Internally, each cell is canonically associated with an element (top-level cell). For purposes of local,
regular-blocked storage, an element is grouped with lower-dimensional cells left of, below (“down”), and behind (“back”) it.
This means that “canonical” values of `DMStagStencilLocation`

are `DMSTAG_ELEMENT`

, plus all entries consisting only of “LEFT”, “DOWN”, and “BACK”. In general, these are the most efficient values to use, unless convenience dictates otherwise, as they are the ones used internally.

When creating the decomposition of the domain to local ranks, and extending these local domains to handle overlapping halo regions and boundary ghost unknowns, this same per-element association is used. This has the advantage of maintaining a regular blocking, but may not be optimal in some situations in terms of data movement.

Numberings are, like `DMDA`

, based on a local “x-fastest, z-slowest” or “PETSc” ordering of elements (see Application Orderings), with ordering of locations canonically associated with each element decided by considering unknowns on each cell
to be located at the center of their cell, and using a nested ordering of the same style. Thus, in 3-D, the ordering of the 8 canonical `DMStagStencilLocation`

values associated
with an element is

Multiple DOF associated with a given point are stored sequentially (as with DMDA).

For local `Vec`

s, this gives a regular-blocked numbering, with the same number of unknowns associated with each element, including some “dummy” unknowns which to not correspond to any (local or global) unknown in the global representation. See Fig. 13 for an example.
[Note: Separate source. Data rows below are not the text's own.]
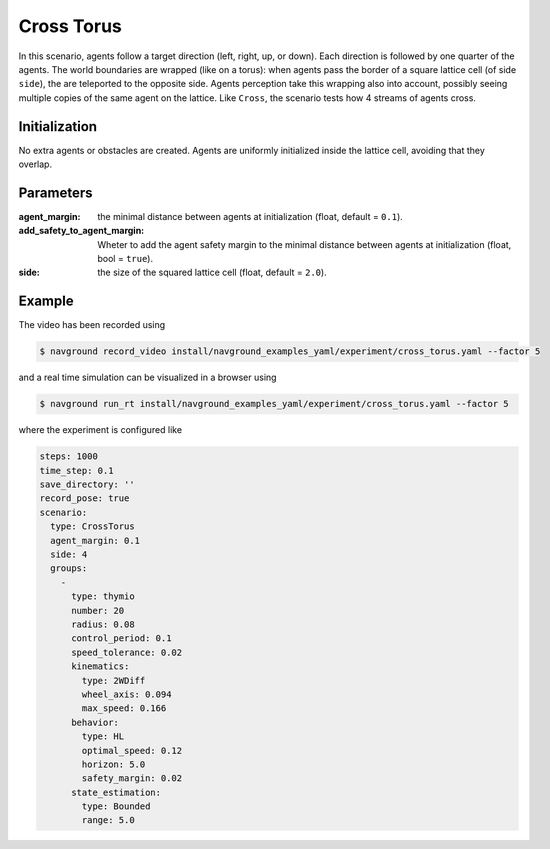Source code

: ===========
Cross Torus
===========

In this scenario, agents follow a target direction (left, right, up, or down). Each direction is followed by one quarter of the agents.
The world boundaries are wrapped (like on a torus): when agents pass the border of a square lattice cell (of side ``side``), the are teleported to the opposite side. Agents perception take this wrapping also into account, possibly seeing multiple copies of the same agent on the lattice. Like ``Cross``, the scenario tests how 4 streams of agents cross.


Initialization
==============

No extra agents or obstacles are created. Agents are uniformly initialized inside the lattice cell, avoiding that they overlap.


Parameters
==========
	

:agent_margin: 

	the minimal distance between agents at initialization
	(float, default = ``0.1``).

:add_safety_to_agent_margin:

	Wheter to add the agent safety margin to the minimal distance between agents at initialization (float, bool = ``true``).

:side:

	the size of the squared lattice cell
	(float, default = ``2.0``).


Example
=======

.. video:: cross.mp4
	:loop:
	:width: 780

The video has been recorded using

.. code-block:: console

   $ navground record_video install/navground_examples_yaml/experiment/cross_torus.yaml --factor 5

and a real time simulation can be visualized in a browser using

.. code-block:: console

   $ navground run_rt install/navground_examples_yaml/experiment/cross_torus.yaml --factor 5

where the experiment is configured like

.. code-block:: YAML

   steps: 1000
   time_step: 0.1
   save_directory: ''
   record_pose: true
   scenario:
     type: CrossTorus
     agent_margin: 0.1
     side: 4
     groups:
       -
         type: thymio
         number: 20
         radius: 0.08
         control_period: 0.1
         speed_tolerance: 0.02
         kinematics:
           type: 2WDiff
           wheel_axis: 0.094
           max_speed: 0.166
         behavior:
           type: HL
           optimal_speed: 0.12
           horizon: 5.0
           safety_margin: 0.02
         state_estimation:
           type: Bounded
           range: 5.0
In the global representation, only physical unknowns are numbered (using the same “Z” ordering for unknowns which are present), giving irregular numbers of unknowns, depending on whether a domain boundary is present. See Fig. 12 for an example.

It should be noted that this is an *interlaced* (AoS) representation. If a segregated (SoA) representation is required,
one should use `DMCOMPOSITE`

collecting several DMStag objects, perhaps using `DMStagCreateCompatibleDMStag()`

to
quickly create additional DMStag objects from an initial one.